Chief Powhatan was the leader of over 200 villages and 30 tribal bands in the area we now call Virginia. Eventually, the bands that were under his direction became known as the Powhatan Confederacy. The Puritan settlers had a difficult time pronouncing his real name which was Wahunsonakok. Chief Powhatan was the father of Pocahontas, who is the most famous of all Native American women. From the time that the British first landed in the New World there had been skirmishes between the Powhatan Confederacy and the Jamestown settlers.

The first Powhatan War started in 1610. According to legend, John Smith, the leader of the Jamestown settlers, was taken captive by Chief Powhatan. Then just as the chief was about to cut off John Smith's head Pocahontas intervened. She had saved his life. Then, just three years later, Pocahontas was kidnapped and taken to Jamestown. In Jamestown she converted to Christianity and married the Englishman John Rolfe. At this time, in honor of the marriage, both sides agreed to end the war in what would be known as the Peace of Pocahontas.

In 1618, the aging Chief Powhatan was replaced by his brother Opechancanough who was not as friendly. Tobacco, a native product of North America, had become a cash crop that was fueled by an ever increasing demand in Europe. The problem was that it quickly depleted the soil. Every few years a field would have to be abandoned, necessitating new fields. Boatloads of settlers were arriving in Chesapeake Bay wanting to cultivate it. This meant that enormous amounts of land was being cleared, and much of that land had once been native hunting grounds. Now much of the wild game was gone, and Opechancanough wanted to stop them from taking more land.

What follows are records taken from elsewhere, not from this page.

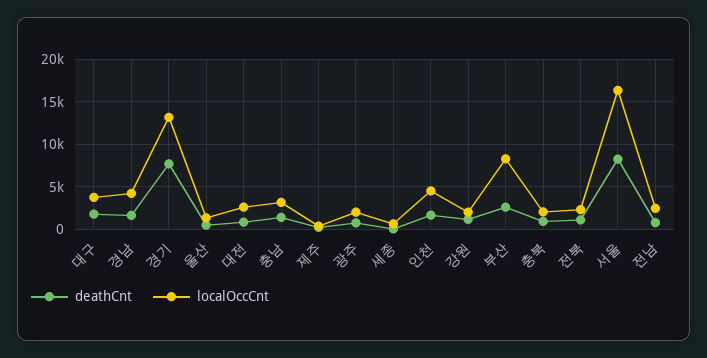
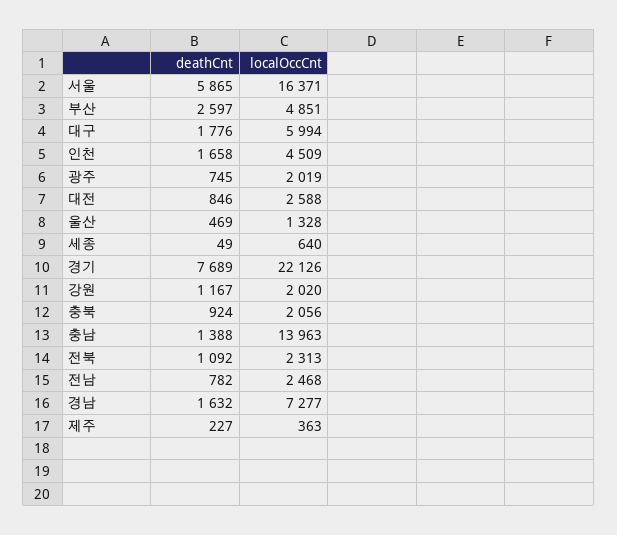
localOccCnt, 대구: 4000 -> 5994
localOccCnt, 경남: 4000 -> 7277
localOccCnt, 경기: 13000 -> 22126
localOccCnt, 충남: 3000 -> 13963
localOccCnt, 부산: 8000 -> 4851
deathCnt, 서울: 8000 -> 5865

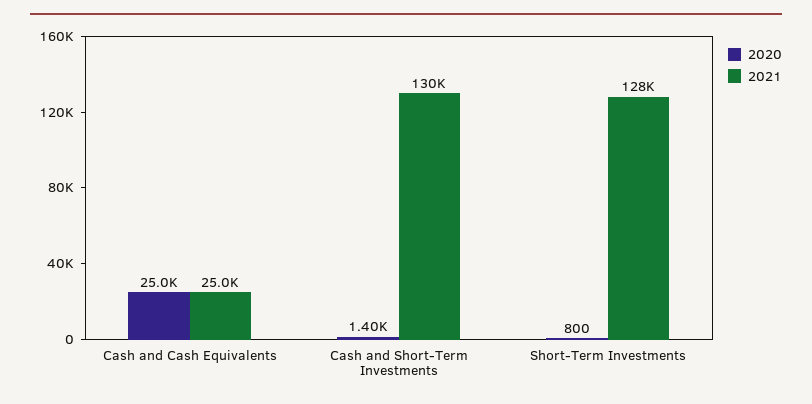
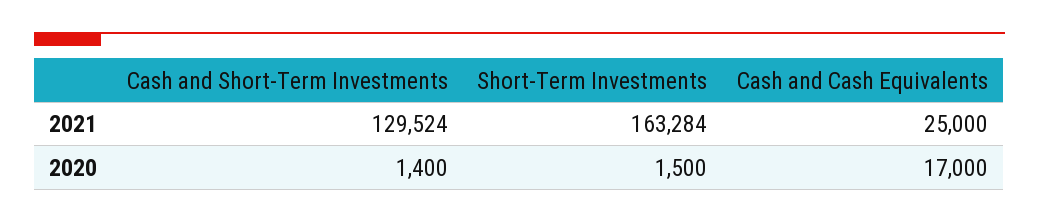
2020, Cash and Cash Equivalents: 25000 -> 17000
2020, Short-Term Investments: 800 -> 1500
2021, Short-Term Investments: 128000 -> 163284

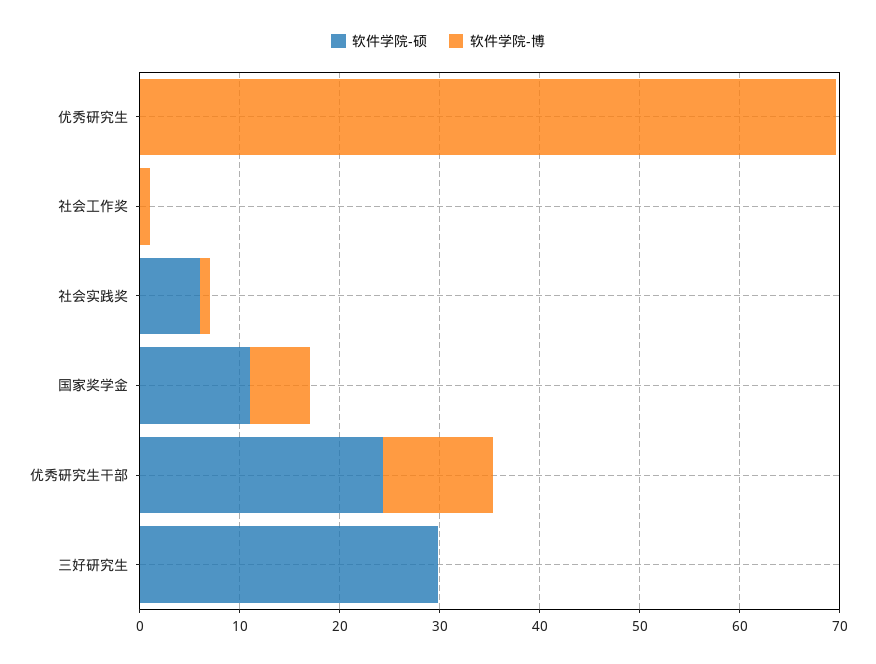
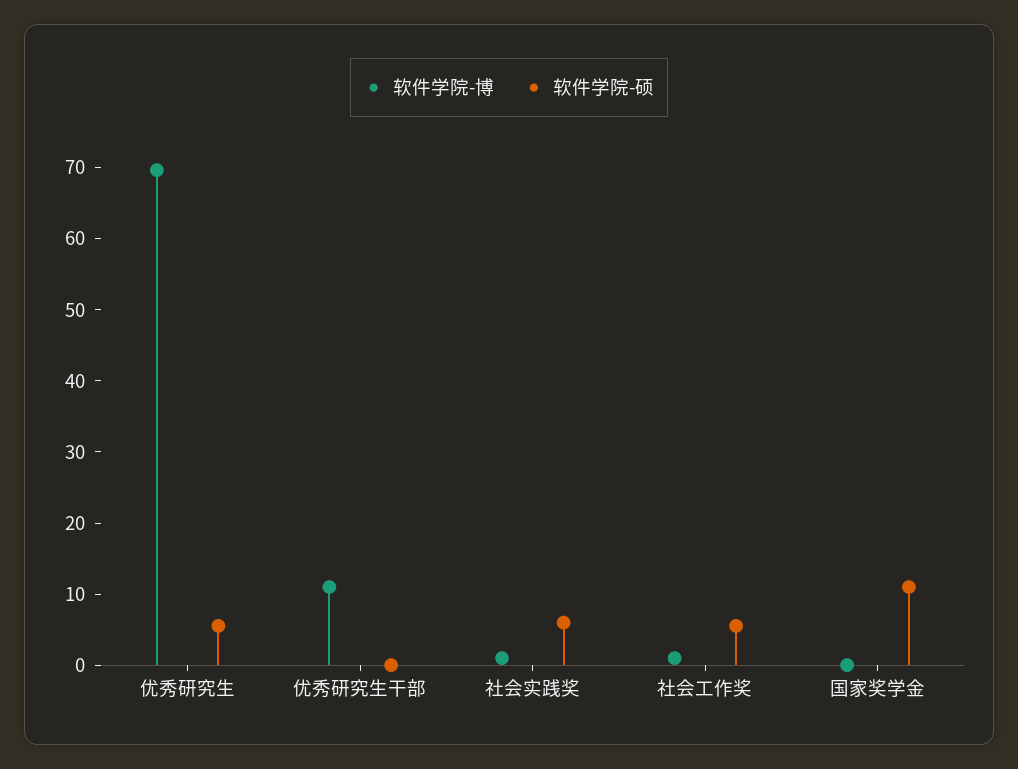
软件学院-硕, 优秀研究生: 0 -> 6
软件学院-硕, 社会工作奖: 0 -> 6
软件学院-博, 国家奖学金: 6 -> 0
软件学院-硕, 优秀研究生干部: 24 -> 0
软件学院-硕, 三好研究生: 30 -> none
软件学院-博, 三好研究生: 0 -> none

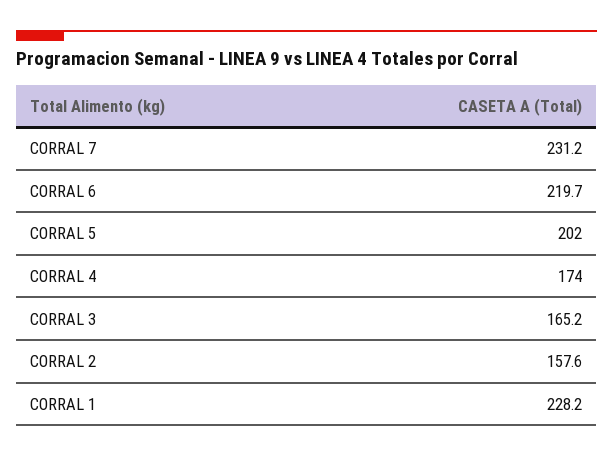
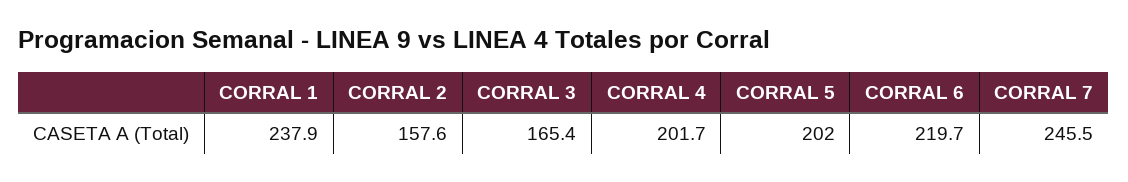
CORRAL 7: 231.2 -> 245.5
CORRAL 4: 174 -> 201.7
CORRAL 3: 165.2 -> 165.4
CORRAL 1: 228.2 -> 237.9

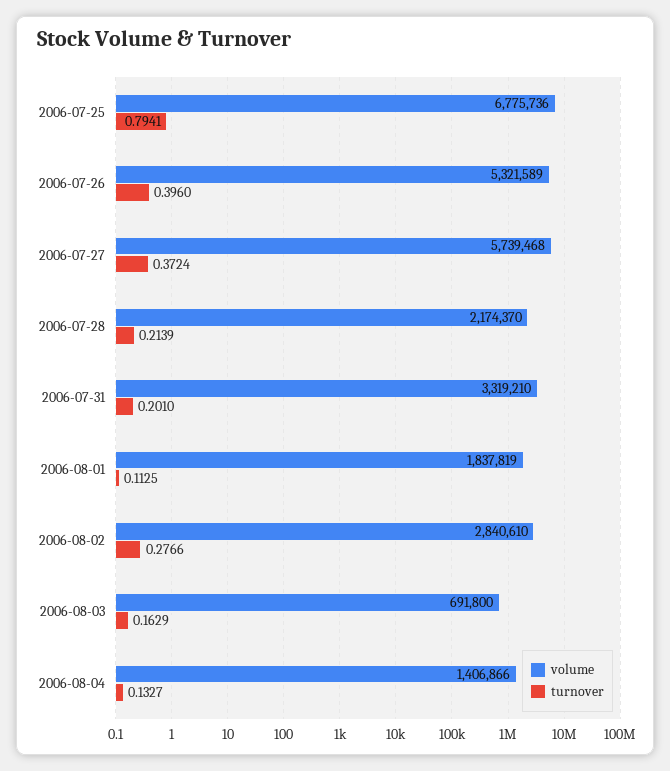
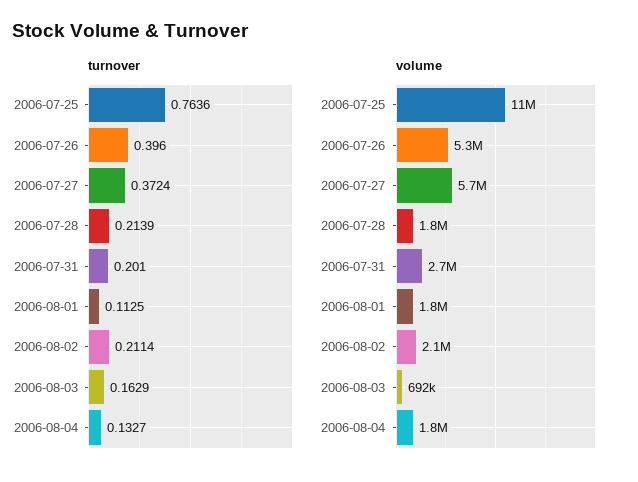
volume, 2006-07-25: 6775736 -> 11000000
turnover, 2006-07-25: 0.7941 -> 0.7636
volume, 2006-07-28: 2174370 -> 1800000
volume, 2006-07-31: 3319210 -> 2700000
volume, 2006-08-02: 2840610 -> 2100000
turnover, 2006-08-02: 0.2766 -> 0.2114
volume, 2006-08-04: 1406866 -> 1800000

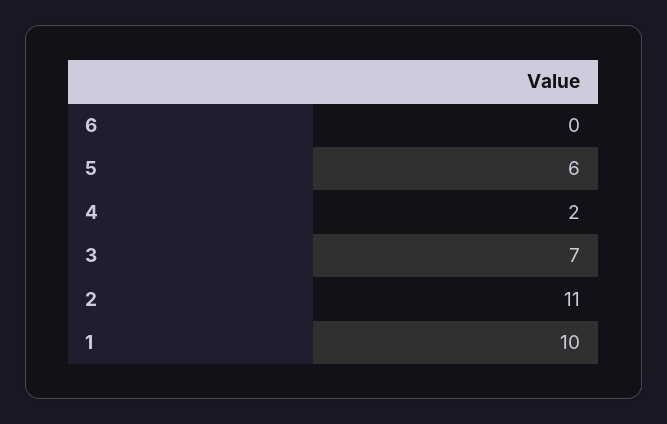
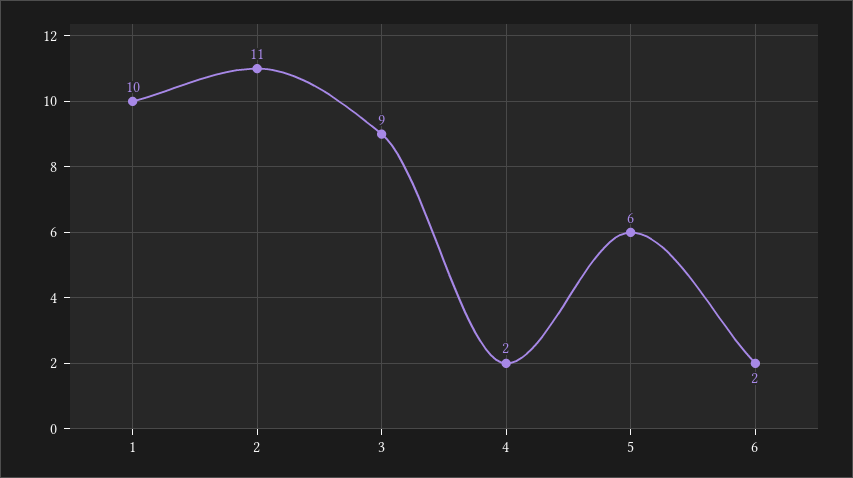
6: 0 -> 2
3: 7 -> 9

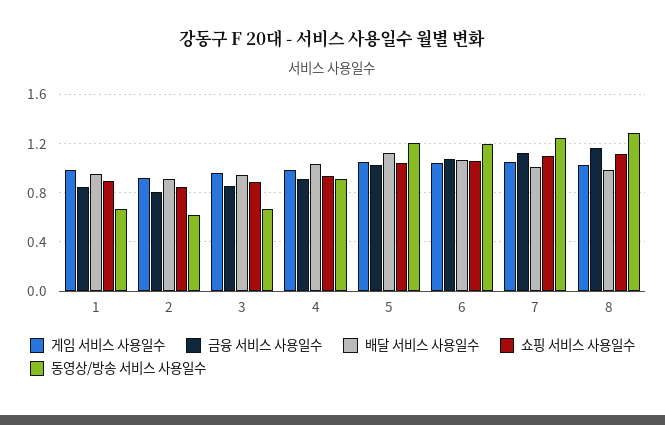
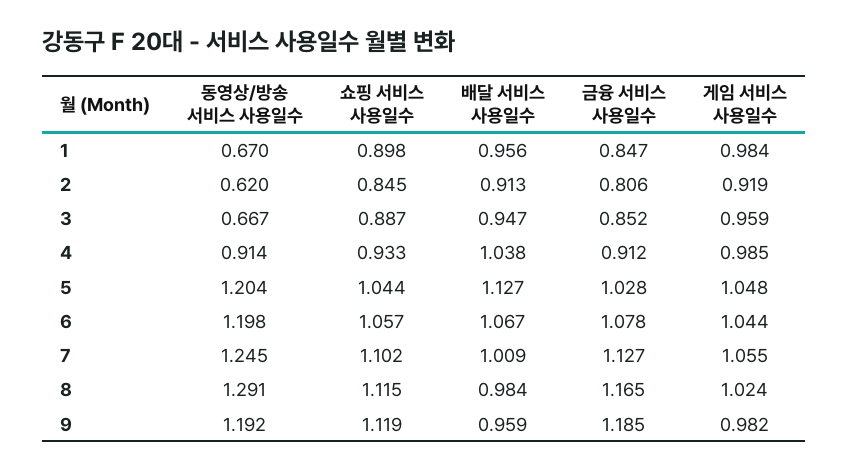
동영상/방송 서비스 사용일수, 9: none -> 1.192
쇼핑 서비스 사용일수, 9: none -> 1.119
배달 서비스 사용일수, 9: none -> 0.959
금융 서비스 사용일수, 9: none -> 1.185
게임 서비스 사용일수, 9: none -> 0.982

The 2rd Powhatan War occurred after a warrior named Nematanou was arrested and executed for the murder of a white settler. Opechancanough decided to attack on March 22, 1622. Without warning, hundreds of warriors swept down on the tobacco farms killing 347 men, women, and children. The English responded by burning the Indians homes and crops. Eventually, Opechancanough agreed to a peace council. However, they were poisoned after they arrived and then attacked. Miraculously, Opechancanough escaped.

The raids would continue from both sides for the next 10 years, until they signed a treaty in 1632. However, in 1644, at the age of 100, Opechancanough would order the 3rd Powhatan War, and another major attack on the colonists. This time they surprised the colonists killing 500 people. Opechancanough would not be captured until two years later. Governor Berkeley and his Virginia militia carried Opechancanough on a litter back to Jamestown where he was met by an angry crowd. Shortly after they arrived shots range out and Opechancanough was killed by his guard. His tribe received harsh treatment and they were forced out of Virginia. Afterward, over the centuries, their numbers dwindled dramatically. Today, there are still some Powhatan living in the state of Virginia.